*** Block opens ***
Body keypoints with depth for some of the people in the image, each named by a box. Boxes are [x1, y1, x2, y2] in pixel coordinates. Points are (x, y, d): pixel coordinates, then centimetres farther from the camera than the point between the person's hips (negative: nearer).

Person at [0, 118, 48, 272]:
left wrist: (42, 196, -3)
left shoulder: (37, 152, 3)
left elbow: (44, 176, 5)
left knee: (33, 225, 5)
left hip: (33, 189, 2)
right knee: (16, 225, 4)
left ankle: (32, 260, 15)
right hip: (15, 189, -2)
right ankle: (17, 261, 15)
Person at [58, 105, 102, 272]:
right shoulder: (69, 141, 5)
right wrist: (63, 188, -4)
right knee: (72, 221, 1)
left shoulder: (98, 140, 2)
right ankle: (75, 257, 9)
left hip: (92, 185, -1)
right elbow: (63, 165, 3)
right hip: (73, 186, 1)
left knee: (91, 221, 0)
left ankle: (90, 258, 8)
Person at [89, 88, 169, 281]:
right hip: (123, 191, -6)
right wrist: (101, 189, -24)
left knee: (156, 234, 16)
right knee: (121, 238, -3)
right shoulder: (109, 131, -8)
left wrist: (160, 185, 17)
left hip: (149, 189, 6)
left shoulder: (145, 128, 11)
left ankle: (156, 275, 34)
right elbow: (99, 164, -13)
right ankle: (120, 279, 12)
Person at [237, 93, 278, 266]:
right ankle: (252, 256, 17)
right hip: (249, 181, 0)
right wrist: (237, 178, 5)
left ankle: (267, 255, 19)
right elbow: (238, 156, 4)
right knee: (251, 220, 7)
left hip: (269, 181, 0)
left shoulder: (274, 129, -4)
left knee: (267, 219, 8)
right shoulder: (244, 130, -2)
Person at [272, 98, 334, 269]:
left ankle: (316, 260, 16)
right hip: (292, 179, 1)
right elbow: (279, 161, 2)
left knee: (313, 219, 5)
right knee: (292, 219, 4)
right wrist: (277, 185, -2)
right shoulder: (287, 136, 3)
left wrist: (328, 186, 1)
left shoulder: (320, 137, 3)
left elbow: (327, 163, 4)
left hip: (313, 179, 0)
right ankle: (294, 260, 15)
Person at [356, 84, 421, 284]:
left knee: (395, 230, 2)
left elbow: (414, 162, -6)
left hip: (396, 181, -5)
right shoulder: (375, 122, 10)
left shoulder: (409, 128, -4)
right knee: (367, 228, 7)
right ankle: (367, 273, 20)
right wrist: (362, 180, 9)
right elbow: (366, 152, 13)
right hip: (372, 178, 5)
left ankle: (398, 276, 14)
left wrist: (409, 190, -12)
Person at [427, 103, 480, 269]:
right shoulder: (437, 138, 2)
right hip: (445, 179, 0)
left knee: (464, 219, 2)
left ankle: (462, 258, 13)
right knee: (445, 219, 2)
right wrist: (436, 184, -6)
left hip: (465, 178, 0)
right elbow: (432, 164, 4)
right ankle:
*** Block closes ***
Exercise objective: Reproduce the lines of the records above, from the line containing "right elbow: (238, 156, 4)" through the line containing "left ankle: (398, 276, 14)", with both ends included.

Exercise solution:
right elbow: (238, 156, 4)
right knee: (251, 220, 7)
left hip: (269, 181, 0)
left shoulder: (274, 129, -4)
left knee: (267, 219, 8)
right shoulder: (244, 130, -2)
Person at [272, 98, 334, 269]:
left ankle: (316, 260, 16)
right hip: (292, 179, 1)
right elbow: (279, 161, 2)
left knee: (313, 219, 5)
right knee: (292, 219, 4)
right wrist: (277, 185, -2)
right shoulder: (287, 136, 3)
left wrist: (328, 186, 1)
left shoulder: (320, 137, 3)
left elbow: (327, 163, 4)
left hip: (313, 179, 0)
right ankle: (294, 260, 15)
Person at [356, 84, 421, 284]:
left knee: (395, 230, 2)
left elbow: (414, 162, -6)
left hip: (396, 181, -5)
right shoulder: (375, 122, 10)
left shoulder: (409, 128, -4)
right knee: (367, 228, 7)
right ankle: (367, 273, 20)
right wrist: (362, 180, 9)
right elbow: (366, 152, 13)
right hip: (372, 178, 5)
left ankle: (398, 276, 14)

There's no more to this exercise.